* _Your tasks_:
• A. Write out everything in the passage on the history of women's beauty from "Read on for" down to "and limitless horizons.".
• B. Extend the prologue about childhood summers at Charleston, picking up after its final sentence.

Stories from the frontline of beauty: 1860-1960. Pain Pleasure Power.

 

From the popular historian and author of Among the Bohemians and How Was It For You? comes a new offering, unbuttoning the multi-layered, hundred-year-history of women’s lives through fashion and beauty from 1860 to 1960.

Encompassing two world wars and a revolution in women’s rights, All the Rage tells the story of western female beauty over a one hundred-year period, chronicling its codes, its contradictions, its lies, its highs, and its underlying power struggle.

 

Read on for an the prologue of All the Rage by Virgina Nicholson

 

Prologue

 

Until I was twelve, my family spent every summer holiday at a pretty farmhouse under the South Downs, called Charleston. It was here that my grandmother, the artist Vanessa Bell, lived, loved and painted until her death in 1961. Today, Charleston is a museum – ‘the Sussex home of the Bloomsbury Group’ – where thousands of visitors come to admire the miscellany of paintings, textiles, ceramics and furniture that she accumulated in this rural retreat, with its simple rooms transfigured by glowing pattern, ample goddesses and Matisse-style goldfish. This was ‘Nessa’s’ house: a place of colourful creativity, smelling of turpentine, lavender and old books. A place of freedom to dream, and limitless horizons.

 

As children we slept in the roomy attic. Its corner was curtained off, and if you pulled the drape aside it revealed a forgotten jumble of fantastical, musty dressing-up things: medieval-style gowns with jagged sleeves, velvet cloaks with sequinned collars, brocaded skirts, kimonos, cummerbunds and caftans, all of them promising fantasy-fulfilment and fairy-tale adventure. I don’t know who these gaudy garments had been created for. The visitors to Charleston – writers, intellectuals, artists and performers – loved theatricals, so maybe my great-aunt Virginia Woolf, Vanessa’s younger sister, dressed up in them. The economist John Maynard Keynes was a regular guest, with his flamboyant Russian ballerina wife, Lydia Lopokova, so it’s possible that she danced in them. In the hotograph my mother took of me in 1959, I’m decked out as a rather stagy princess. At other times I might have been Maid Marian, a mermaid, a ghost or the goddess Athene.

 

The world I grew up in was one in which art and make-believe were nourished, where everyday objects were decorated. I think I was born with a consuming interest both in what we wear and in how we look. Or perhaps the seeds of that fascination were planted sixty-odd years ago as I pulled a motley, moth-eaten gown off its hanger and struggled to find the sleeves, or when my older cousin gave me the tempting gift of a box of Leichner greasepaints. Either way, clothes, hairstyles and make-up have always had, for me, the character of an adventure.

* _Stored data_:
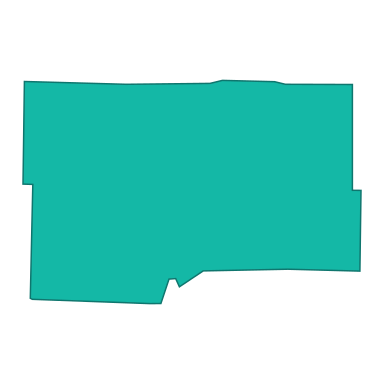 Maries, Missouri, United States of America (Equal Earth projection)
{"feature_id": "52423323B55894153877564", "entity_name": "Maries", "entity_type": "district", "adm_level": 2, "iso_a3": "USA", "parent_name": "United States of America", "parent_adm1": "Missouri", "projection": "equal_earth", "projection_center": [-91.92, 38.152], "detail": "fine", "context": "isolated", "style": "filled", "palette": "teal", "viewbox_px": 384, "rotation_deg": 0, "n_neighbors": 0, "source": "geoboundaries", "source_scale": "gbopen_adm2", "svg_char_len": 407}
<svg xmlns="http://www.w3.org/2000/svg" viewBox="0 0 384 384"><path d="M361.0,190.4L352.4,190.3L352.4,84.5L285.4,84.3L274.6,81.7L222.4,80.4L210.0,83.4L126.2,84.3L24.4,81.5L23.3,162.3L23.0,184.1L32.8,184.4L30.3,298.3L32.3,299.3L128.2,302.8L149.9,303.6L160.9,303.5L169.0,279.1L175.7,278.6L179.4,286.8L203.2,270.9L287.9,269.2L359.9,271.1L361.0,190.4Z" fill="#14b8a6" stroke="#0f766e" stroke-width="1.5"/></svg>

* _Answers below_:
• A.
Read on for an the prologue of All the Rage by Virgina Nicholson

 

Prologue

 

Until I was twelve, my family spent every summer holiday at a pretty farmhouse under the South Downs, called Charleston. It was here that my grandmother, the artist Vanessa Bell, lived, loved and painted until her death in 1961. Today, Charleston is a museum – ‘the Sussex home of the Bloomsbury Group’ – where thousands of visitors come to admire the miscellany of paintings, textiles, ceramics and furniture that she accumulated in this rural retreat, with its simple rooms transfigured by glowing pattern, ample goddesses and Matisse-style goldfish. This was ‘Nessa’s’ house: a place of colourful creativity, smelling of turpentine, lavender and old books. A place of freedom to dream, and limitless horizons.

• B.
 

My father, Quentin Bell, was an intellectually voracious man: an art historian, a painter and sculptor, a biographer and a teacher – and as I grew up I began to learn from him about one of his special subjects, the history and iconography of female finery. My mother, Anne Olivier Bell, whose reputation as an editor and scholar rests on her ground-breaking work editing Virginia Woolf’s diaries, was equally formative; she taught me to sew, and steered my taste in clothes. Thanks to them, it’s second nature for me to notice people’s choice of dress, and to speculate about how they choose to present themselves and their bodies to the world.

 

This book has grown out of that fixation. And – focussing specifically on women’s relationship with their appearance – it has become a quest to discover what their daily choices declare. More precisely, it also asks, is our style our own, or has it been historically determined by external, often political forces? Who decides on the kind of face we show to the world, and whose approval are we seeking when we get ready to confront it each day? What are the roles played by custom, colour and class? Since the mid-nineteenth century the mutations of the ideal woman’s body shape have perhaps been more extreme than at any period of history. The female silhouette has expanded and contracted, metamorphosing from the outline of a lampshade to that of an hourglass, from a cone to a column. Women’s busts were lowered and raised, inflated and flattened. Until the turn of the twentieth century legs and feet were suppressed, after which – with several interruptions – they became increasingly visible. My research has taken me on a joyful and multi-storeyed quest in search of the tea gown, ‘enamelling’, bust developers, ‘rational’ dress, the Marcel wave, the waspie, beauty contests, Gibson girls, the bob, the banana skirt, knickers, suntans, radioactive corsets and ‘Flatterettes’.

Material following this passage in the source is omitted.